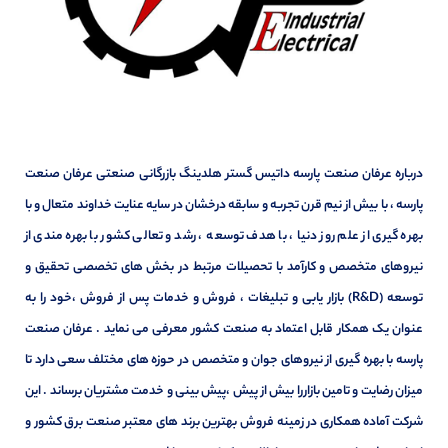
درباره عرفان صنعت پارسه داتیس گستر هلدینگ بازرگانی صنعتی عرفان صنعت
پارسه ، با بیش از نیم قرن تجربه و سابقه درخشان در سایه عنایت خداوند متعال و با
بهره گیری از علم روز دنیا ، با هدف توسعه ، رشد و تعالی کشور با بهره مندی از
نیروهای متخصص و کارآمد با تحصیلات مرتبط در بخش های تخصصی تحقیق و
توسعه (R&D) بازار یابی و تبلیغات ، فروش و خدمات پس از فروش ،خود را به
عنوان یک همکار قابل اعتماد به صنعت کشور معرفی می نماید . عرفان صنعت
پارسه با بهره گیری از نیروهای جوان و متخصص در حوزه های مختلف سعی دارد تا
میزان رضایت و تامین بازاررا بیش از پیش ،پیش بینی و خدمت مشتریان برساند . این
شرکت آماده همکاری در زمینه فروش بهترین برند های معتبر صنعت برق کشور و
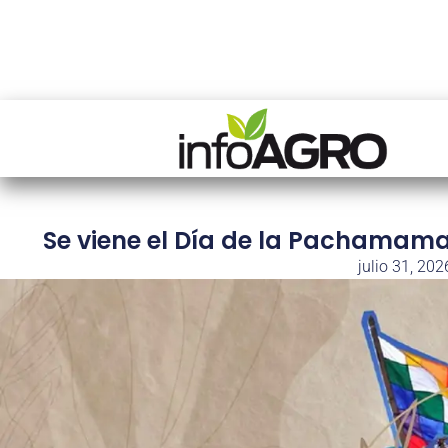
Se viene el Día de la Pachamama.
julio 31, 202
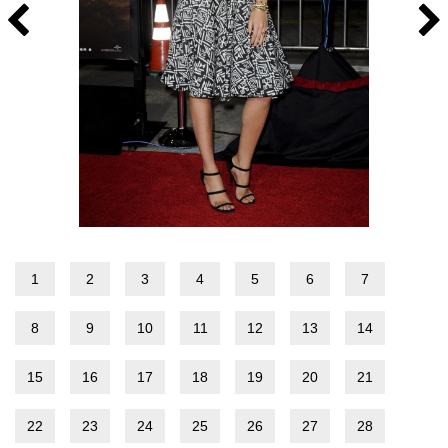
1
2
3
4
5
6
7
8
9
10
11
12
13
14
15
16
17
18
19
20
21
22
23
24
25
26
27
28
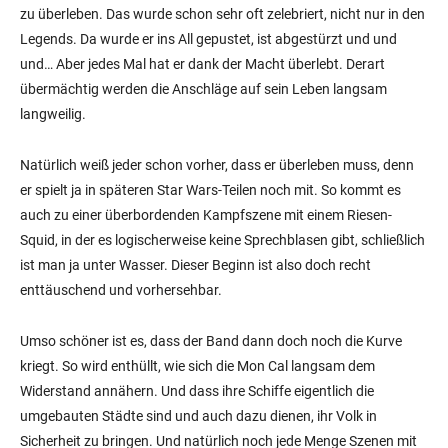
zu überleben. Das wurde schon sehr oft zelebriert, nicht nur in den
Legends. Da wurde er ins All gepustet, ist abgestürzt und und
und… Aber jedes Mal hat er dank der Macht überlebt. Derart
übermächtig werden die Anschläge auf sein Leben langsam
langweilig.
Natürlich weiß jeder schon vorher, dass er überleben muss, denn
er spielt ja in späteren Star Wars-Teilen noch mit. So kommt es
auch zu einer überbordenden Kampfszene mit einem Riesen-
Squid, in der es logischerweise keine Sprechblasen gibt, schließlich
ist man ja unter Wasser. Dieser Beginn ist also doch recht
enttäuschend und vorhersehbar.
Umso schöner ist es, dass der Band dann doch noch die Kurve
kriegt. So wird enthüllt, wie sich die Mon Cal langsam dem
Widerstand annähern. Und dass ihre Schiffe eigentlich die
umgebauten Städte sind und auch dazu dienen, ihr Volk in
Sicherheit zu bringen. Und natürlich noch jede Menge Szenen mit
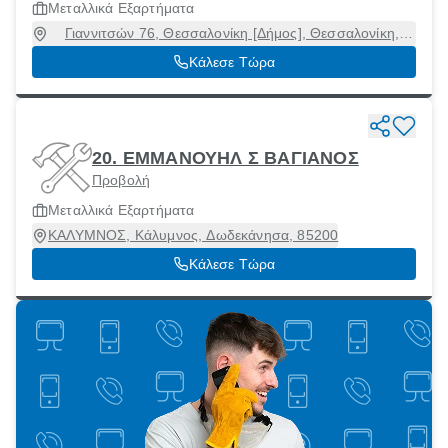
Μεταλλικά Εξαρτήματα
Γιαννιτσών 76, Θεσσαλονίκη [Δήμος], Θεσσαλονίκη,
54627
Κάλεσε Τώρα
20. ΕΜΜΑΝΟΥΗΛ Σ ΒΑΓΙΑΝΟΣ
Προβολή
Μεταλλικά Εξαρτήματα
ΚΑΛΥΜΝΟΣ, Κάλυμνος, Δωδεκάνησα, 85200
Κάλεσε Τώρα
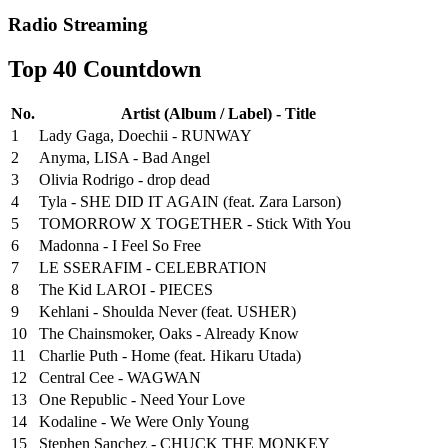
Radio Streaming
Top 40 Countdown
No.
Artist (Album / Label) - Title
1
Lady Gaga, Doechii - RUNWAY
2
Anyma, LISA - Bad Angel
3
Olivia Rodrigo - drop dead
4
Tyla - SHE DID IT AGAIN (feat. Zara Larson)
5
TOMORROW X TOGETHER - Stick With You
6
Madonna - I Feel So Free
7
LE SSERAFIM - CELEBRATION
8
The Kid LAROI - PIECES
9
Kehlani - Shoulda Never (feat. USHER)
10
The Chainsmoker, Oaks - Already Know
11
Charlie Puth - Home (feat. Hikaru Utada)
12
Central Cee - WAGWAN
13
One Republic - Need Your Love
14
Kodaline - We Were Only Young
15
Stephen Sanchez - CHUCK THE MONKEY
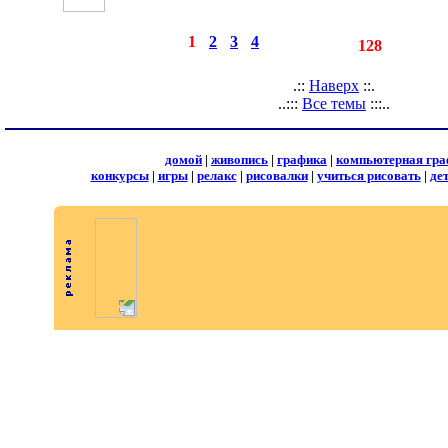
◄
·
1
·
2
·
3
·
4
►
страницы:
записей:
128
.::
Наверх
::.
..:::
Все темы
:::..
домой
|
живопись
|
графика
|
компьютерная гра
конкурсы
|
игры
|
релакс
|
рисовалки
|
учиться рисовать
|
де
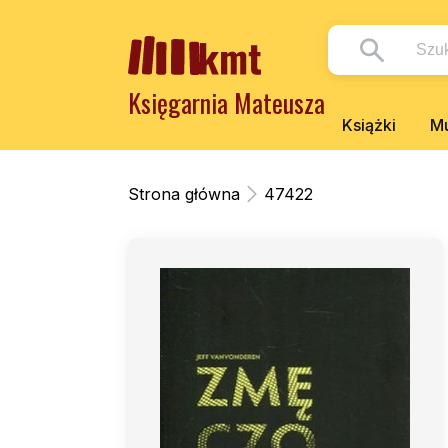
Księgarnia Mateusza
Książki
Mu
Strona główna
47422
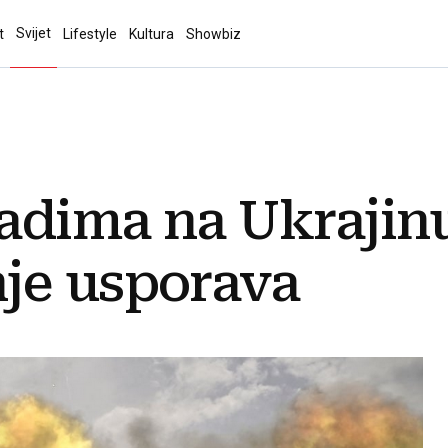
Svijet
t
Lifestyle
Kultura
Showbiz
adima na Ukrajinu
je usporava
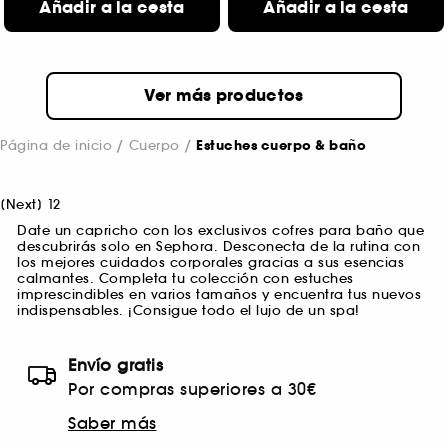
Añadir a la cesta
Añadir a la cesta
Ver más productos
Página de inicio
Cuerpo
Estuches cuerpo & baño
[
Next
]
1
2
Date un capricho con los exclusivos cofres para baño que
descubrirás solo en Sephora. Desconecta de la rutina con
los mejores cuidados corporales gracias a sus esencias
calmantes. Completa tu colección con estuches
imprescindibles en varios tamaños y encuentra tus nuevos
indispensables. ¡Consigue todo el lujo de un spa!
Envío gratis
Por compras superiores a 30€
Saber más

══════════════════════════════

TO-DO ITEM: Transcribe all of the text read from the material above, line for line and without alteration, omitting the pictures.

PROBLEM SOLUTION:
درباره عرفان صنعت پارسه داتیس گستر هلدینگ بازرگانی صنعتی عرفان صنعت
پارسه ، با بیش از نیم قرن تجربه و سابقه درخشان در سایه عنایت خداوند متعال و با
بهره گیری از علم روز دنیا ، با هدف توسعه ، رشد و تعالی کشور با بهره مندی از
نیروهای متخصص و کارآمد با تحصیلات مرتبط در بخش های تخصصی تحقیق و
توسعه (R&D) بازار یابی و تبلیغات ، فروش و خدمات پس از فروش ،خود را به
عنوان یک همکار قابل اعتماد به صنعت کشور معرفی می نماید . عرفان صنعت
پارسه با بهره گیری از نیروهای جوان و متخصص در حوزه های مختلف سعی دارد تا
میزان رضایت و تامین بازاررا بیش از پیش ،پیش بینی و خدمت مشتریان برساند . این
شرکت آماده همکاری در زمینه فروش بهترین برند های معتبر صنعت برق کشور و
Se viene el Día de la Pachamama.
julio 31, 202
1
2
3
4
5
6
7
8
9
10
11
12
13
14
15
16
17
18
19
20
21
22
23
24
25
26
27
28
zu überleben. Das wurde schon sehr oft zelebriert, nicht nur in den
Legends. Da wurde er ins All gepustet, ist abgestürzt und und
und… Aber jedes Mal hat er dank der Macht überlebt. Derart
übermächtig werden die Anschläge auf sein Leben langsam
langweilig.
Natürlich weiß jeder schon vorher, dass er überleben muss, denn
er spielt ja in späteren Star Wars-Teilen noch mit. So kommt es
auch zu einer überbordenden Kampfszene mit einem Riesen-
Squid, in der es logischerweise keine Sprechblasen gibt, schließlich
ist man ja unter Wasser. Dieser Beginn ist also doch recht
enttäuschend und vorhersehbar.
Umso schöner ist es, dass der Band dann doch noch die Kurve
kriegt. So wird enthüllt, wie sich die Mon Cal langsam dem
Widerstand annähern. Und dass ihre Schiffe eigentlich die
umgebauten Städte sind und auch dazu dienen, ihr Volk in
Sicherheit zu bringen. Und natürlich noch jede Menge Szenen mit
Μεταλλικά Εξαρτήματα
Γιαννιτσών 76, Θεσσαλονίκη [Δήμος], Θεσσαλονίκη,
54627
Κάλεσε Τώρα
20. ΕΜΜΑΝΟΥΗΛ Σ ΒΑΓΙΑΝΟΣ
Προβολή
Μεταλλικά Εξαρτήματα
ΚΑΛΥΜΝΟΣ, Κάλυμνος, Δωδεκάνησα, 85200
Κάλεσε Τώρα
Radio Streaming
Top 40 Countdown
No.
Artist (Album / Label) - Title
1
Lady Gaga, Doechii - RUNWAY
2
Anyma, LISA - Bad Angel
3
Olivia Rodrigo - drop dead
4
Tyla - SHE DID IT AGAIN (feat. Zara Larson)
5
TOMORROW X TOGETHER - Stick With You
6
Madonna - I Feel So Free
7
LE SSERAFIM - CELEBRATION
8
The Kid LAROI - PIECES
9
Kehlani - Shoulda Never (feat. USHER)
10
The Chainsmoker, Oaks - Already Know
11
Charlie Puth - Home (feat. Hikaru Utada)
12
Central Cee - WAGWAN
13
One Republic - Need Your Love
14
Kodaline - We Were Only Young
15
Stephen Sanchez - CHUCK THE MONKEY
◄
·
1
·
2
·
3
·
4
►
страницы:
записей:
128
.::
Наверх
::.
..:::
Все темы
:::..
домой
|
живопись
|
графика
|
компьютерная гра
конкурсы
|
игры
|
релакс
|
рисовалки
|
учиться рисовать
|
де
Księgarnia Mateusza
Książki
Mu
Strona główna
47422
Svijet
t
Lifestyle
Kultura
Showbiz
adima na Ukrajinu
je usporava
Añadir a la cesta
Añadir a la cesta
Ver más productos
Página de inicio
Cuerpo
Estuches cuerpo & baño
[
Next
]
1
2
Date un capricho con los exclusivos cofres para baño que
descubrirás solo en Sephora. Desconecta de la rutina con
los mejores cuidados corporales gracias a sus esencias
calmantes. Completa tu colección con estuches
imprescindibles en varios tamaños y encuentra tus nuevos
indispensables. ¡Consigue todo el lujo de un spa!
Envío gratis
Por compras superiores a 30€
Saber más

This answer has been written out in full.